The Eyes Have It said:


> Montcalm Co. We found our 1st shrooms april 1st, very small. Im sure we could have found more yesterday,if we had more time. I,ll be out tomorrow!


Haven't seen you in a while, welcome back! Or did I just miss your posts...?
I did better last week downstate than this weekend, kind of weird but that is just how it goes. Still got two ticks on me though!!! Two times out a week apart, two ticks on meeach time.....this really "sucks" .....pun intended!

Funny video here.....


----------



## The Eyes Have It (Apr 13, 2016)

Oldgrandman said:


> Haven't seen you in a while, welcome back! Or did I just miss your posts...?
> I did better last week downstate than this weekend, kind of weird but that is just how it goes. Still got two ticks on me though!!! Two times out a week apart, two ticks on meeach time.....this really "sucks" .....pun intended!
> 
> Funny video here.....


----------



## The Eyes Have It (Apr 13, 2016)

I,m new to the site, you must be thinking of somebody else. Did make out a couple times this last weekend. Got 60 on Friday, 37 Saturday. Havent seen any ticks yet, thankfully! Im sure we will when we head north, in a couple of weeks.


----------



## Oldgrandman (Nov 16, 2004)

The Eyes Have It said:


> I,m new to the site, you must be thinking of somebody else. Did make out a couple times this last weekend. Got 60 on Friday, 37 Saturday. Havent seen any ticks yet, thankfully! Im sure we will when we head north, in a couple of weeks.


Crazy, thought we had a guy with that name from up by Bristol or Marion or Tustin or some such place that had a bait shop on here, welcome aboard though!


----------



## Radar420 (Oct 7, 2004)

Oldgrandman said:


> Crazy, thought we had a guy with that name from up by Bristol or Marion or Tustin or some such place that had a bait shop on here, welcome aboard though!

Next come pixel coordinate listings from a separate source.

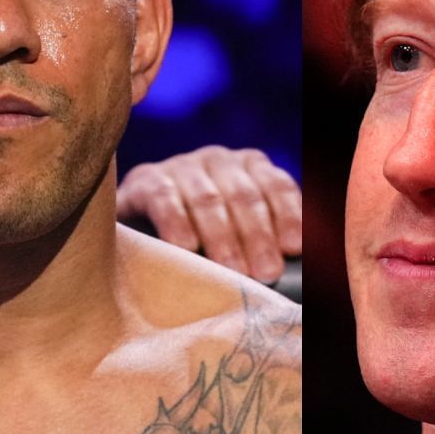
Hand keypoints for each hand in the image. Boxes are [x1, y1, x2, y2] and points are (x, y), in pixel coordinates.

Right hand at [116, 146, 302, 281]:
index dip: (288, 216)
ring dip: (222, 238)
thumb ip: (264, 239)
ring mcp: (181, 166)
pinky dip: (176, 224)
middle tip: (266, 273)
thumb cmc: (200, 235)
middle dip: (257, 236)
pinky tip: (185, 248)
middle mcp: (218, 160)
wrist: (138, 222)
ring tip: (232, 271)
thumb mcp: (237, 230)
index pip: (277, 185)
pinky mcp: (145, 179)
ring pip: (208, 199)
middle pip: (244, 196)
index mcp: (250, 167)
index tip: (295, 248)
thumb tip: (296, 264)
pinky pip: (165, 199)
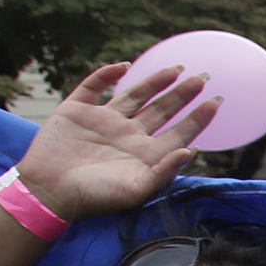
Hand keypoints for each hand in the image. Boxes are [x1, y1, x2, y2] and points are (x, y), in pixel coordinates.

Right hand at [15, 62, 219, 221]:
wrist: (48, 192)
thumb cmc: (95, 197)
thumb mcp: (136, 190)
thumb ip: (165, 170)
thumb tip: (192, 150)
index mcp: (146, 154)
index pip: (179, 132)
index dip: (198, 117)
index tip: (217, 101)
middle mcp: (128, 135)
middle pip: (162, 109)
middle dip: (182, 94)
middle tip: (204, 77)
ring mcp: (103, 121)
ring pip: (135, 95)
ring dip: (155, 82)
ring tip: (177, 69)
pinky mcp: (77, 110)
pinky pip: (94, 87)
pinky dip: (107, 74)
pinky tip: (124, 67)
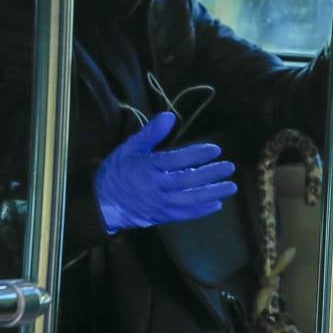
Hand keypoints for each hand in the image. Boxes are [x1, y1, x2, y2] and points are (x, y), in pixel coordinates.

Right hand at [93, 111, 236, 232]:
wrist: (101, 203)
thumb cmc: (116, 171)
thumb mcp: (129, 148)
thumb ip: (151, 133)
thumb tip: (169, 116)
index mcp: (147, 167)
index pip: (177, 160)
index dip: (197, 154)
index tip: (215, 149)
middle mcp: (155, 187)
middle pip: (187, 181)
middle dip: (211, 174)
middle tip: (229, 167)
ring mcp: (158, 203)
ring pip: (189, 200)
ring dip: (212, 193)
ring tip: (231, 187)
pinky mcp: (160, 216)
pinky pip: (183, 214)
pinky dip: (200, 211)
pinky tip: (216, 204)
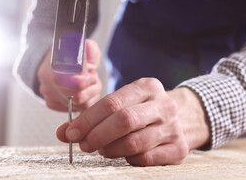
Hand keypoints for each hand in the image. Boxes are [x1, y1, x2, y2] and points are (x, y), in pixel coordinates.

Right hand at [37, 39, 101, 111]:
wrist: (56, 58)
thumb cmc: (70, 52)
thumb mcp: (81, 45)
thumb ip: (88, 47)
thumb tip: (89, 48)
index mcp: (53, 67)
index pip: (76, 84)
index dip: (88, 80)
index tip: (92, 73)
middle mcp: (47, 83)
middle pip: (78, 97)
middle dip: (92, 88)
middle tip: (92, 78)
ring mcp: (48, 95)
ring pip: (79, 106)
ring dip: (90, 95)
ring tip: (88, 83)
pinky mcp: (51, 103)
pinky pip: (75, 110)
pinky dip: (83, 102)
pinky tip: (82, 91)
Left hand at [56, 78, 208, 165]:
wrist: (182, 117)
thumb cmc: (142, 110)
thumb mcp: (122, 103)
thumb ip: (92, 116)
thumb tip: (62, 132)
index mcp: (147, 87)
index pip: (112, 103)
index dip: (87, 120)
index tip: (70, 132)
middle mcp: (163, 104)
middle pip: (124, 121)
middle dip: (97, 135)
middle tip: (83, 145)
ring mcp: (173, 127)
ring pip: (134, 143)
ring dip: (110, 149)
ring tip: (102, 150)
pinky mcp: (179, 149)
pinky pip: (146, 159)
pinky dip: (128, 159)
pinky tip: (123, 154)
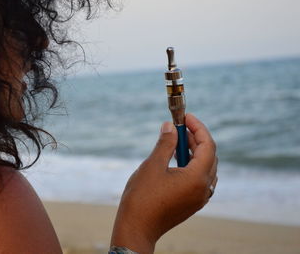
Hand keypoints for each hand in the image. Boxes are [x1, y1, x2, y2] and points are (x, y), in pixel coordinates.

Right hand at [110, 113, 217, 253]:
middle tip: (180, 126)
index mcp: (197, 178)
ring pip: (206, 167)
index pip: (208, 145)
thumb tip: (170, 126)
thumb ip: (165, 143)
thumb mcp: (152, 165)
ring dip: (195, 151)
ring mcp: (199, 198)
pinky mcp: (193, 203)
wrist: (137, 228)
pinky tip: (177, 160)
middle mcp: (203, 188)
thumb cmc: (142, 198)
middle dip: (196, 138)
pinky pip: (200, 179)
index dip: (198, 128)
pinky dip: (193, 165)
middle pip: (209, 156)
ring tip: (177, 141)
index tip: (186, 117)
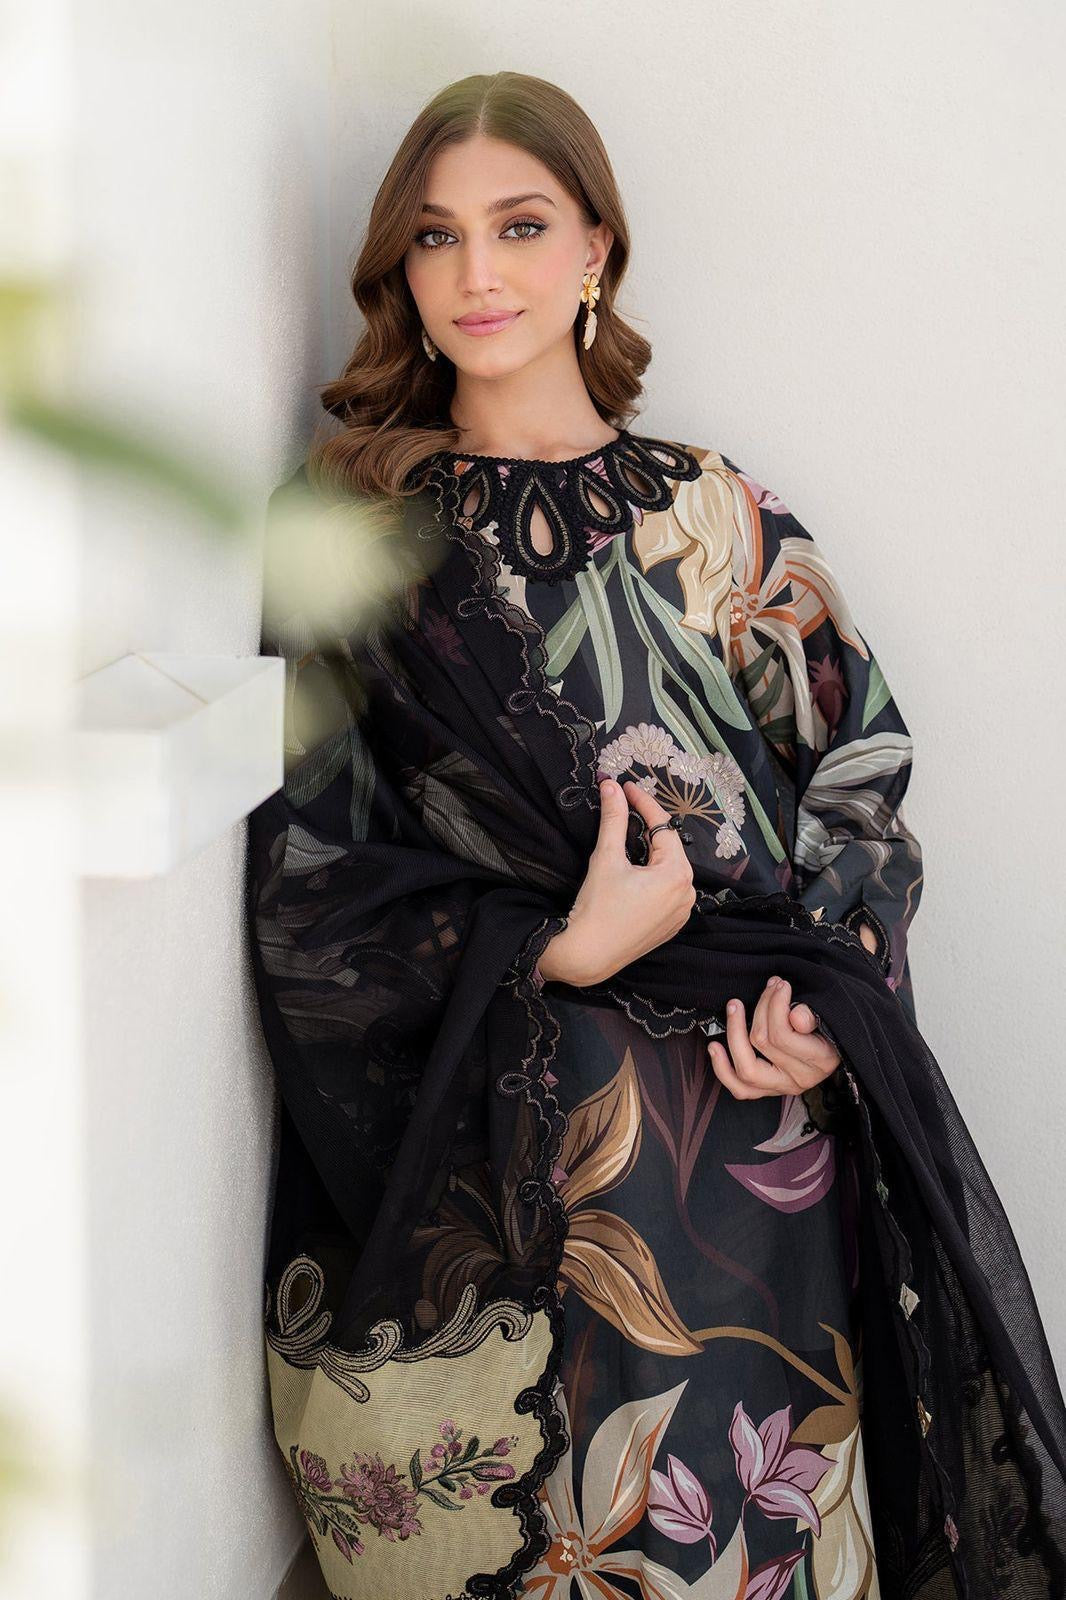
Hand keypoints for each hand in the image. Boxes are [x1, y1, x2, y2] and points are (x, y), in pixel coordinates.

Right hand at [535, 777, 695, 987]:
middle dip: (647, 827)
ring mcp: (681, 912)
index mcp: (677, 874)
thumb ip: (613, 819)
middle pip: (668, 848)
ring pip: (668, 869)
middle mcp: (687, 894)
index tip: (626, 787)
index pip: (663, 827)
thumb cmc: (597, 906)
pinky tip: (634, 871)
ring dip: (650, 852)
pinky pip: (667, 891)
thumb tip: (611, 787)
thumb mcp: (606, 857)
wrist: (588, 954)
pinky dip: (653, 876)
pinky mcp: (671, 925)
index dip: (643, 803)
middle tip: (626, 808)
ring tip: (627, 837)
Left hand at [707, 975, 841, 1098]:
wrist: (833, 1051)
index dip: (776, 1005)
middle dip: (760, 1008)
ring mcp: (781, 1088)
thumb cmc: (828, 1030)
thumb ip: (812, 1016)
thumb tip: (796, 1015)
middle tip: (766, 988)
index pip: (784, 1035)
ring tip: (733, 1008)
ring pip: (746, 1070)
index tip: (779, 985)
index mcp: (819, 1061)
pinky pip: (740, 1089)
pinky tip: (714, 1047)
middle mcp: (800, 1079)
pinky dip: (723, 1069)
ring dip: (734, 1035)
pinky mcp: (767, 1090)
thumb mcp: (828, 1018)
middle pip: (763, 1043)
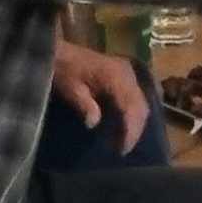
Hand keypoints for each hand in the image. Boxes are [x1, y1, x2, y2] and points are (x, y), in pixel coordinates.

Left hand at [52, 38, 148, 153]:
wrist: (60, 52)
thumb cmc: (64, 70)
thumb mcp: (70, 88)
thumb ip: (84, 105)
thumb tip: (94, 123)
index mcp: (115, 75)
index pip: (131, 106)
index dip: (130, 130)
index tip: (122, 149)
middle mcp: (127, 73)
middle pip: (141, 105)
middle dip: (135, 130)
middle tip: (121, 149)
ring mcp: (127, 73)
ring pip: (141, 102)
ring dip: (135, 123)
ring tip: (121, 142)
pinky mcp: (124, 75)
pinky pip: (135, 97)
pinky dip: (132, 114)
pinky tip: (122, 127)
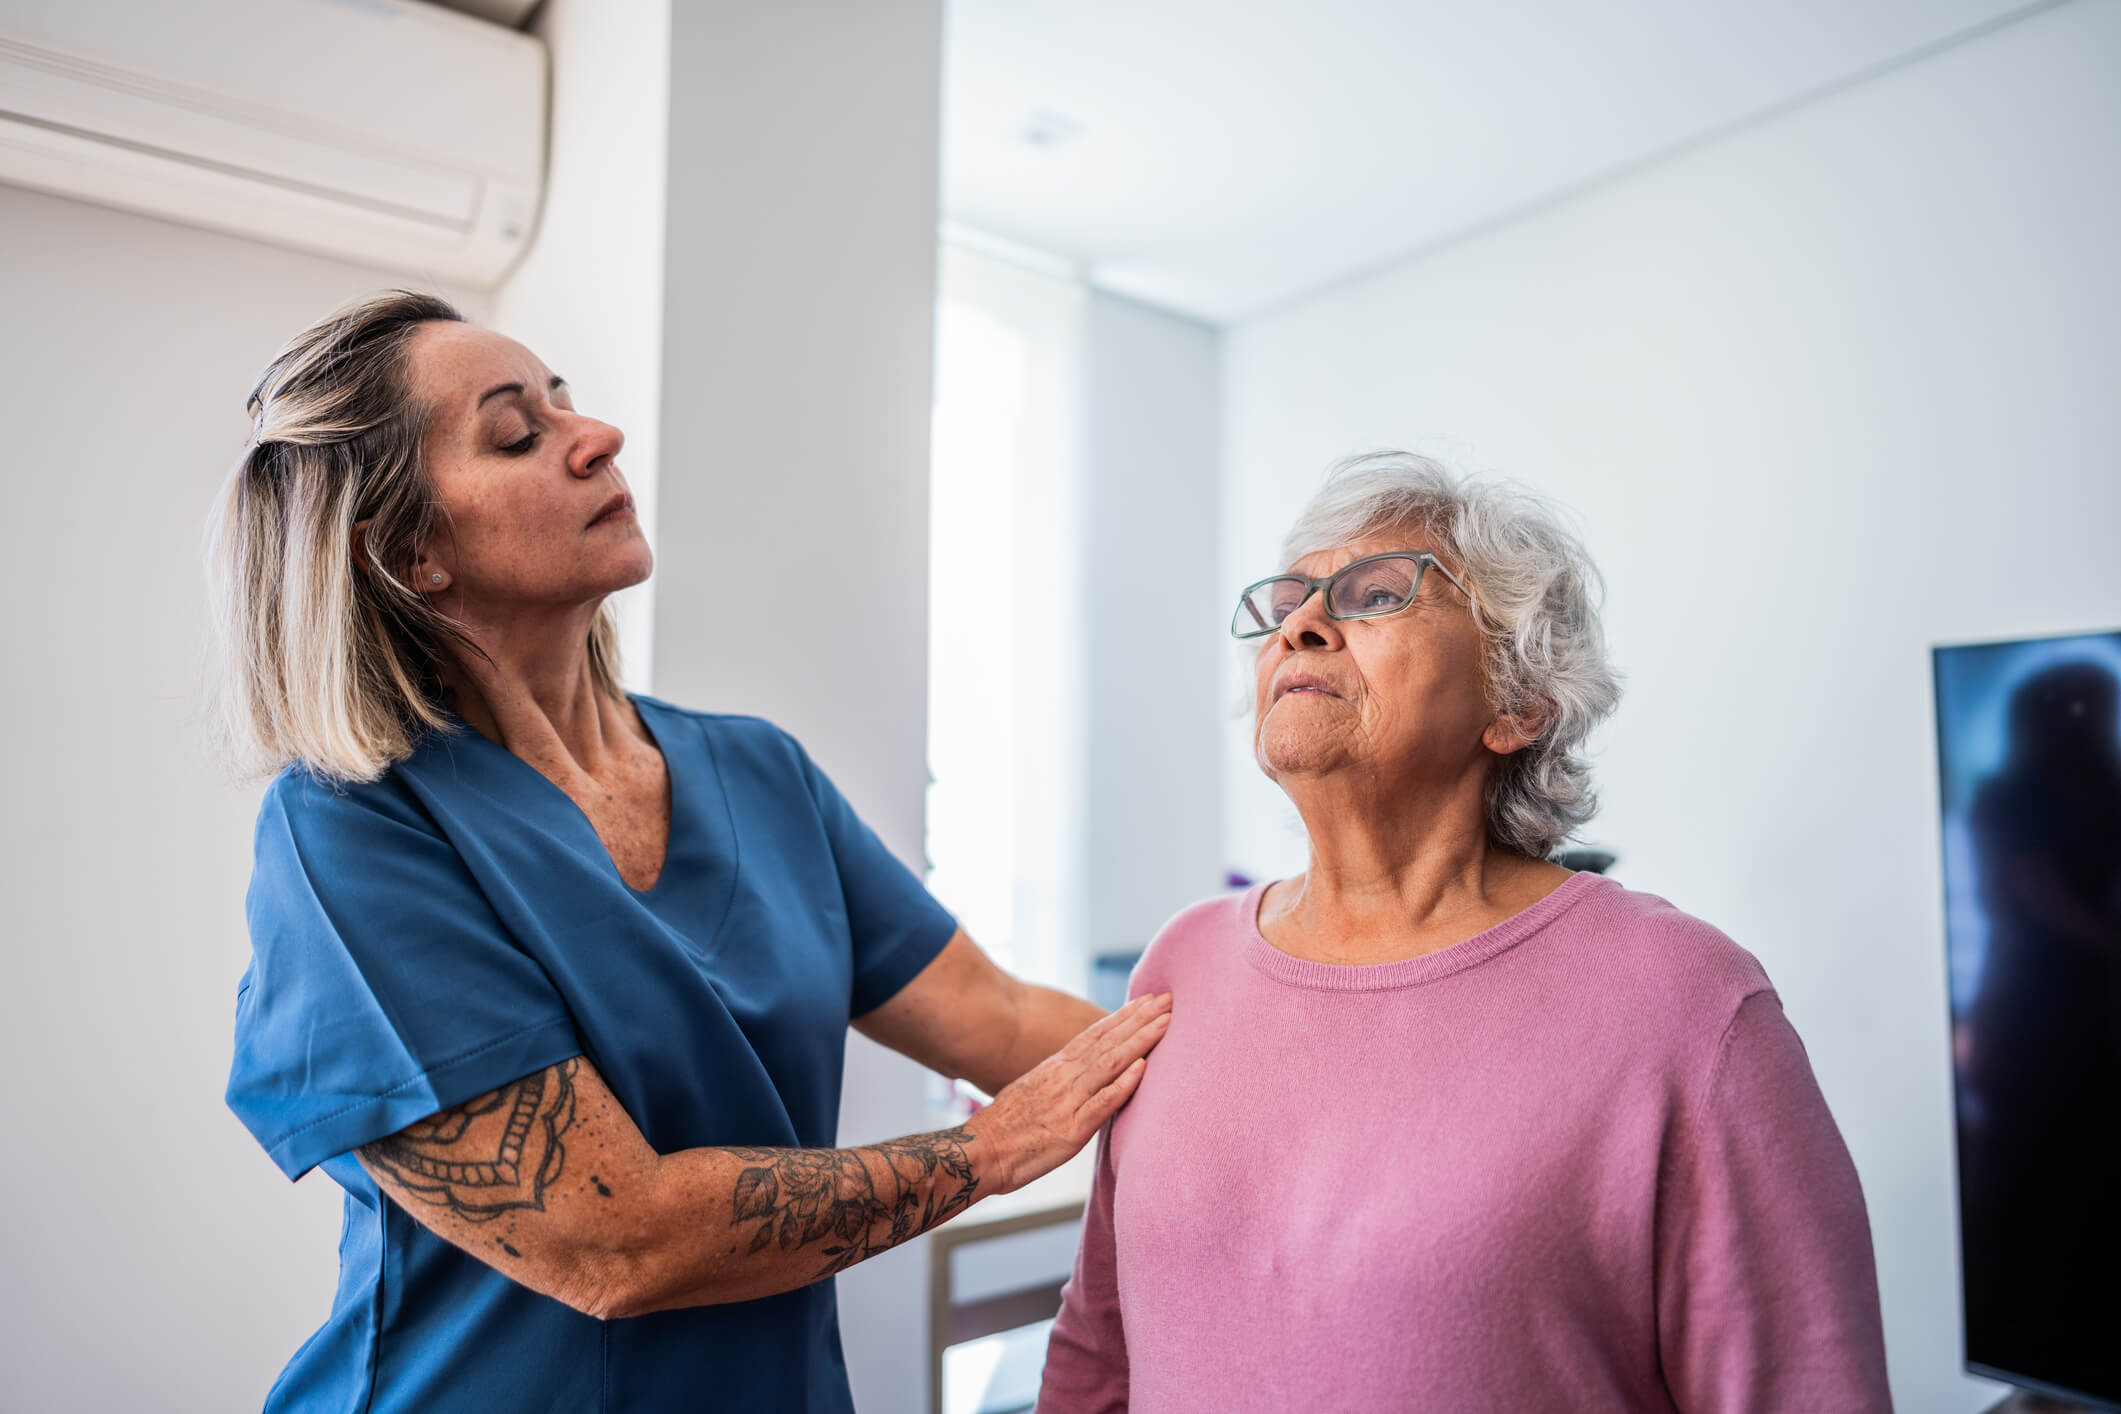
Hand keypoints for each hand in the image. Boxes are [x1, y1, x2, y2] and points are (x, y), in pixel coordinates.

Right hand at [966, 992, 1172, 1194]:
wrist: (978, 1153)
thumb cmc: (1002, 1129)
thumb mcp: (1030, 1091)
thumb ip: (1057, 1080)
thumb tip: (1078, 1073)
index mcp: (1054, 1068)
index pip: (1095, 1035)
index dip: (1123, 1017)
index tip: (1146, 1000)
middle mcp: (1063, 1077)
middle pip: (1108, 1042)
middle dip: (1140, 1019)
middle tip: (1169, 999)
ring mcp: (1068, 1102)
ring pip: (1110, 1064)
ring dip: (1140, 1041)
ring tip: (1165, 1023)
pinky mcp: (1072, 1130)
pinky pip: (1101, 1104)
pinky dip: (1123, 1085)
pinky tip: (1143, 1069)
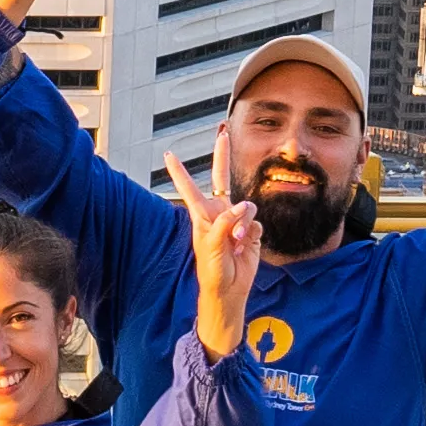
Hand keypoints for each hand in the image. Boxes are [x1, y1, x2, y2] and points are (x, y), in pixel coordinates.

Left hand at [170, 151, 262, 360]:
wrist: (229, 289)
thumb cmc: (212, 270)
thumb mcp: (212, 246)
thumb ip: (225, 223)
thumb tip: (242, 207)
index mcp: (202, 216)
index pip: (190, 188)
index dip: (180, 172)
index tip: (168, 155)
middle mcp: (219, 214)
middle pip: (222, 179)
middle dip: (223, 157)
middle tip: (223, 135)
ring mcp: (236, 221)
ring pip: (246, 208)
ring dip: (244, 224)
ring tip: (237, 242)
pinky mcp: (252, 231)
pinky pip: (257, 224)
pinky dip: (253, 236)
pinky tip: (245, 248)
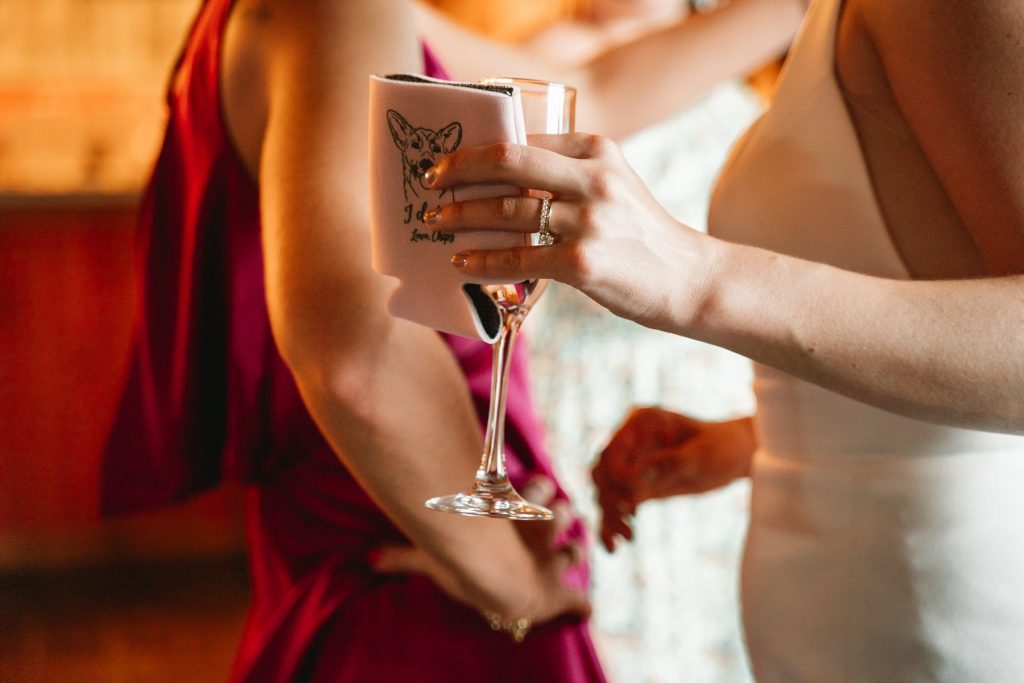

Close OGM - The Eyes Have It is a bait store in Leroy (a nice one I might add) who posted here under the name "theeyes" . I think he mostly hangs on fb now though.


----------



## The Eyes Have It (Apr 13, 2016)

Yeah, I was trying to be clever with that name,refering to my obsession with walleye fishing. Anyhow, for now im obsessed with Morels, They are poppin pretty good now, got 48 last night, in about an hour.


----------



## RMH (Jan 17, 2009)

The Eyes Have It said:


> Yeah, I was trying to be clever with that name,refering to my obsession with walleye fishing. Anyhow, for now im obsessed with Morels, They are poppin pretty good now, got 48 last night, in about an hour.


Your name has walleye and morels both covered .....pretty slick.

A buddy checked out a spot for a few minutes up by Onaway and found eight. He thinks they are just getting started up there.


----------



## Oldgrandman (Nov 16, 2004)

Radar420 said:


> Close OGM - The Eyes Have It is a bait store in Leroy (a nice one I might add) who posted here under the name "theeyes" . I think he mostly hangs on fb now though.


That's it! I knew I wasn't losing it....well I mean about that, LOL.....THANKS!


----------



## The Eyes Have It (Apr 13, 2016)

Morels are in full bloom in Central Montcalm Co. ended up with around 150 over the last few trips. Will be heading up to Gaylord area over Mothersday weekend, should be goin strong by then.


----------



## The Eyes Have It (Apr 13, 2016)

Picked up another 82 blacks last night. This area is heavily picked, so they must be poppin pretty good. Nice sized too!


----------